Due aspetti significativi che avrebbero potuto effettivamente offrire quel "qualcosa in più" se fossero stati sfruttati con moderazione - cosa che purtroppo non avviene - ma che finiscono col rappresentare due tra i maggiori problemi della pellicola: l'eccessivo utilizzo di virtuosismi nella regia e nel montaggio, sebbene di sicuro interesse nelle prime apparizioni, incomincia ben presto a stancare (e ad innervosire) alla decima apparizione, finendo inevitabilmente col farsi odiare già a metà film quando il (lungo) arrivo degli elicotteri alla base militare è seguito da decine di camere e inquadrature diverse; il maggiore risalto degli aspetti psicologici dei protagonisti è effettivamente una buona idea, ma andava probabilmente meglio equilibrato tra la prima e la seconda parte, e non quasi esclusivamente nei primi 60 minuti come effettivamente avviene.
Se in più aggiungiamo anche la totale mancanza di humour (caso piuttosto raro per film di questo tipo), è evidente il perché della sensazione di stanchezza, se non noia, che, con tutta probabilità, colpirà la maggior parte degli spettatori, soprattutto considerando che il pubblico medio di un film del genere è abituato a ben altri ritmi.

Sceneggiatore e regista sembrano essersi resi conti di questo problema ed è così che, per accontentare il resto del pubblico voglioso di azione ed effetti speciali, la seconda parte del film è quasi esclusivamente dedita ad esplosioni, salti, combattimenti con cani mutanti, carri armati e chi più ne ha più ne metta.
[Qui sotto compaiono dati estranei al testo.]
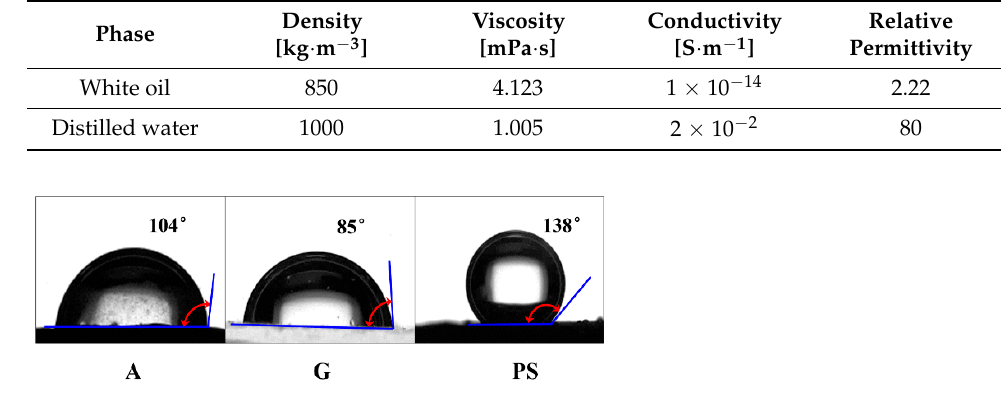
Figure 1. The contact angles of water droplets on the surfaces of glass (G), anthracite (A) and polystyrene (PS) in white oil.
Diventa così quasi impossibile cercare di ricordare quale fosse il senso di tutti quei bei discorsi fatti nella prima metà, d'altronde quando si ha di fronte una massa muscolare verde grossa come una montagna che salta e corre con l'agilità di una lepre, filosofia e psicologia lasciano il tempo che trovano.
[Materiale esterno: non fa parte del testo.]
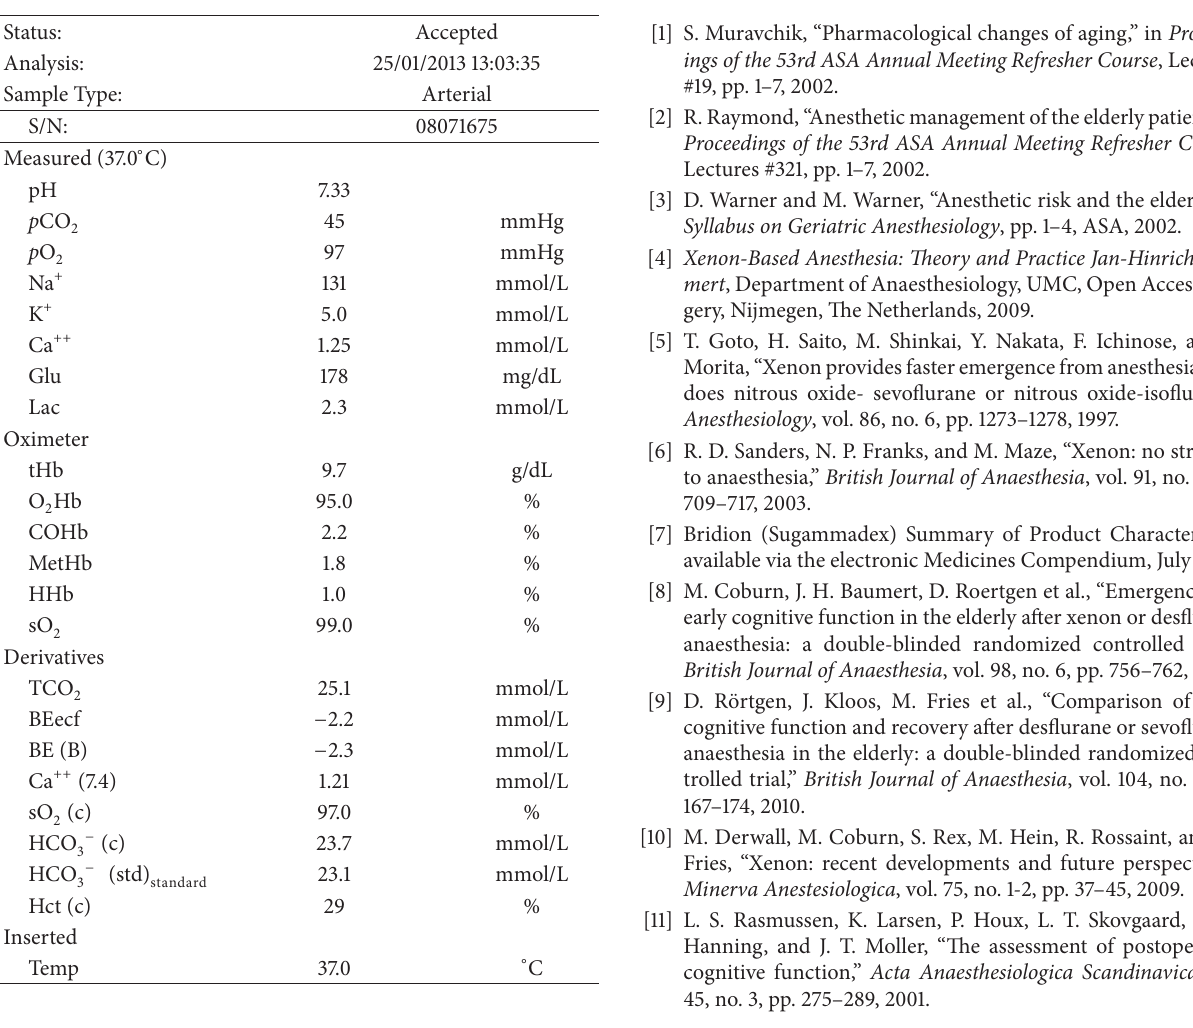
Table 2: Hemogasanalysis 30 minutes after the end of the surgery.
La realizzazione dell' Hulk digitale di cui tanto si era parlato è sicuramente apprezzabile, anche se, di questi tempi, di certo non strabiliante, e nonostante in qualche momento non possa non far pensare ad uno Shrek più muscoloso e meno espressivo, svolge più che bene il suo lavoro. Altrettanto ci piacerebbe dire della sua controparte in carne ed ossa, l'attore Eric Bana, che in quanto ad espressività si avvicina ai livelli del granitico gigante verde, ovvero zero: chi l'avrebbe mai detto che saremmo arrivati a rimpiangere perfino il Lou Ferrigno dell'omonima serie tv!
Passando agli altri attori protagonisti la musica per fortuna cambia visto che la bellissima Jennifer Connelly ci regala una nuova splendida performance come da suoi ultimi standard (vedi A Beautiful Mind e Requiem for a Dream) e altrettanto fa Sam Elliott nel ruolo del padre, il Maggiore Ross, ma la parte del mattatore spetta al solito Nick Nolte che intepreta magistralmente David Banner, ruolo che potrebbe aprirgli le strade alla terza nomination agli Oscar e, chissà, alla prima statuetta.

In conclusione, Hulk è effettivamente un tentativo di realizzare un film sofisticato e d'autore partendo da una base prettamente commerciale come quella, appunto, di uno dei fumetti più famosi del mondo, ma il risultato è poco più che sufficiente: oltre a tanti buoni propositi rimane solo un film tecnicamente valido ed in parte anche originale, ma troppo poco equilibrato.